Another aspect of the service-related provisions in Bill C-49 has to do with timely access and timely relief. The bill would shorten the time period the agency has to issue a decision from 120 days to 90 days. When you're dealing as a shipper with serious acute shortfalls, waiting three months instead of four months for a fix is really only a marginal improvement. In those cases, it's crucial that the agency continue to have the ability to expedite the process and to make interim protective orders that keep a modicum of service in place while the complaint carries through the process. That can mean the difference between continuing to operate and shutting down, at least on a temporary basis, with all that entails in terms of personnel, cost of restarting major equipment, and loss of business.
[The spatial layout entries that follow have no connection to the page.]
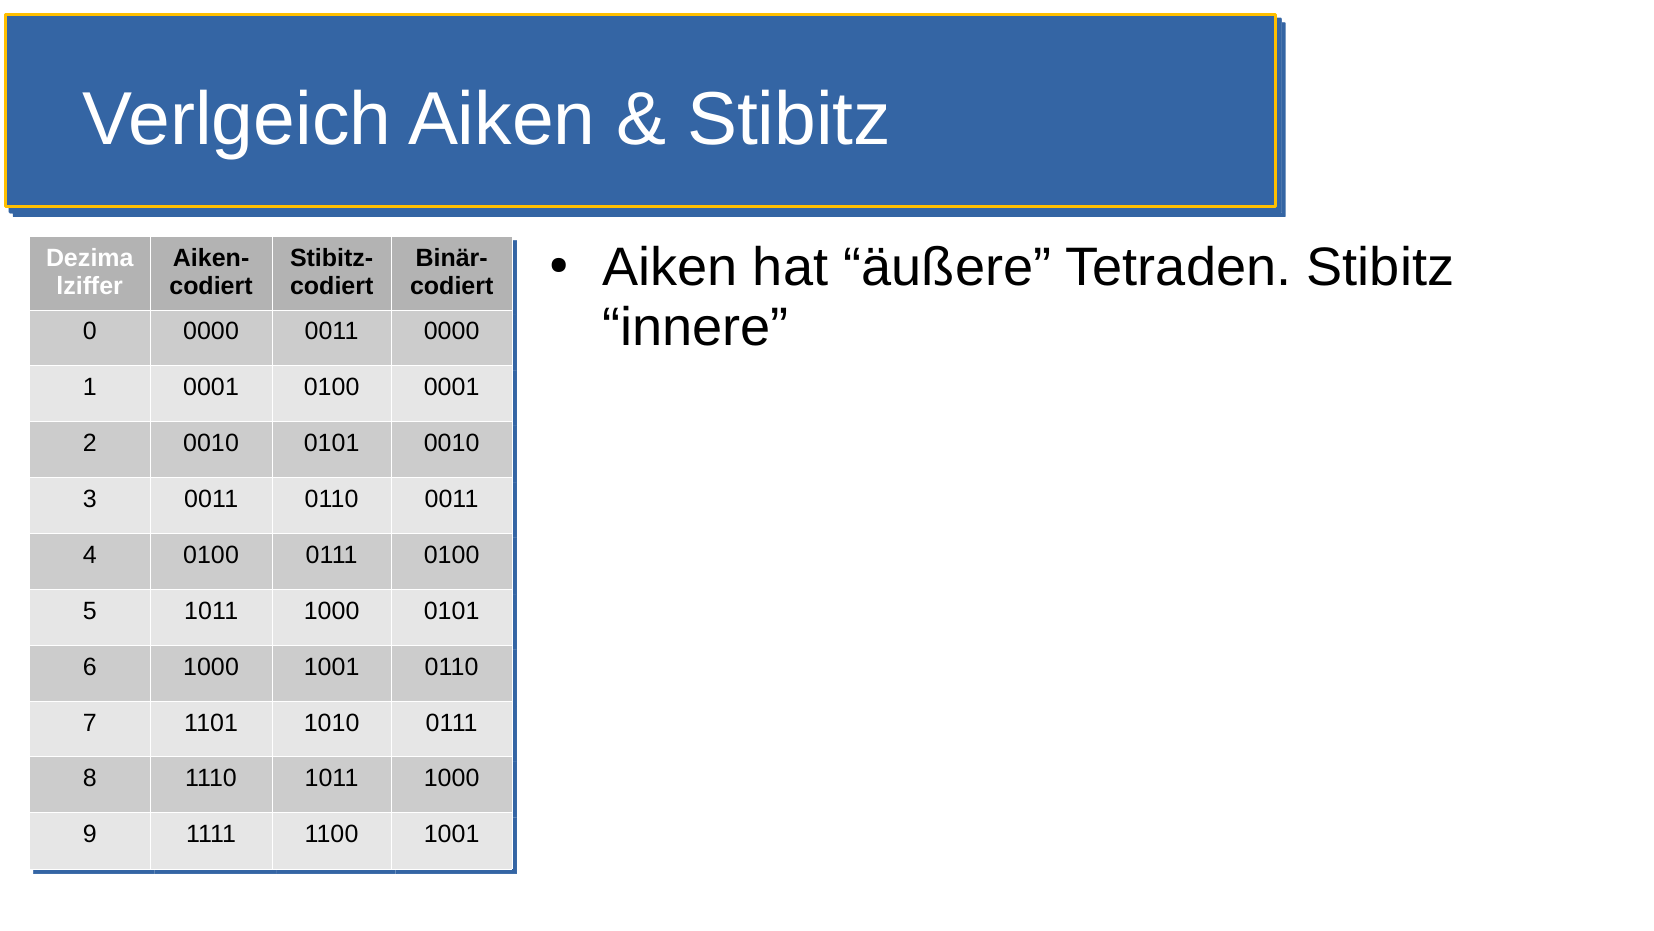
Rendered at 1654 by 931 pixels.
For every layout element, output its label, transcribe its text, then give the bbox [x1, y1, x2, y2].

list Aiken hat “äußere” Tetraden. Stibitz “innere” [531, 236, 1565, 798]
table_cell 0101 [273, 422, 391, 477]
table_cell 0100 [273, 366, 391, 421]
table_cell 1010 [273, 702, 391, 756]
table_cell 1111 [151, 813, 272, 869]
table_cell 0010 [151, 422, 272, 477]
table_cell 0001 [392, 366, 512, 421]
table_cell 0111 [392, 702, 512, 756]
table_header Aiken-codiert [151, 237, 272, 310]
table_cell 0010 [392, 422, 512, 477]
table_cell 1101 [151, 702, 272, 756]
table_cell 6 [30, 646, 150, 701]
title Verlgeich Aiken & Stibitz [82, 44, 1235, 192]
table_cell 1100 [273, 813, 391, 869]
table_cell 0100 [392, 534, 512, 589]
table_cell 1 [30, 366, 150, 421]
table_header Dezimalziffer [30, 237, 150, 310]
table_cell 1001 [392, 813, 512, 869]
table_cell 9 [30, 813, 150, 869]
table_cell 4 [30, 534, 150, 589]
table_cell 3 [30, 478, 150, 533]
table_cell 0110 [273, 478, 391, 533]
table_cell 1000 [273, 590, 391, 645]
table_cell 1001 [273, 646, 391, 701]
table_cell 1011 [151, 590, 272, 645]
table_cell 0011 [392, 478, 512, 533]
table_cell 1110 [151, 757, 272, 812]
table_cell 7 [30, 702, 150, 756]
table_header Binär-codiert [392, 237, 512, 310]
table_cell 0011 [273, 311, 391, 365]
table_cell 1000 [392, 757, 512, 812]
table_cell 0101 [392, 590, 512, 645]
table_cell 1011 [273, 757, 391, 812]
table_cell 1000 [151, 646, 272, 701]
table_cell 5 [30, 590, 150, 645]
table_cell 2 [30, 422, 150, 477]
table_cell 0100 [151, 534, 272, 589]
table_cell 0001 [151, 366, 272, 421]
table_cell 0000 [392, 311, 512, 365]
table_cell 8 [30, 757, 150, 812]
table_cell 0000 [151, 311, 272, 365]
table_cell 0 [30, 311, 150, 365]
table_cell 0110 [392, 646, 512, 701]
table_cell 0011 [151, 478, 272, 533]
table_header Stibitz-codiert [273, 237, 391, 310]
table_cell 0111 [273, 534, 391, 589]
As with most administrative tribunals, the agency has the ability to control its own process. What Bill C-49 would do is mandate minimum time frames that the agency has to allow in a level-of-service complaint for the railway and the shipper to present their case. That means the agency will not be able to expedite that process, and it also calls into question whether the agency will be able to issue interim relief on a timely basis. We've made some recommendations to deal with that.
The fourth area I want to touch on is more broadly the agency's authority. One of the things the WCSC has advocated for some time is giving the agency the ability to investigate matters within its jurisdiction on its own initiative. You've heard in the earlier part of these meetings about the investigation the agency initiated into the Air Transat tarmac delays. A similar initiative was taken by the U.S. Surface Transportation Board in the case of CSX and widespread complaints about deteriorating rail service that affected a broad range of their customers. Giving the agency that ability will allow them to better address those kinds of systemic issues.
The second point in this area relates to final-offer arbitration in freight rate disputes. A crucial piece of information that's normally not available to the arbitrator in those cases is how each of the final offers stack up in terms of covering the railways' costs and providing a sufficient return above those costs, and you heard this morning from the railway witnesses how significant that issue is to them.
The agency is an independent body. It has the requisite expertise to make cost determinations and to provide them to the arbitrator, and we're recommending that an agency determination of costs be part of what is provided to an arbitrator in every final-offer arbitration.
Before I get into long-haul interswitching, there is one area that WCSC noticed was missing in this act and in this bill that has historically been part of every major amendment to the railway legislation, and that's the provision requiring the minister to initiate a review of how those amendments are faring. We are suggesting that this would be appropriate here.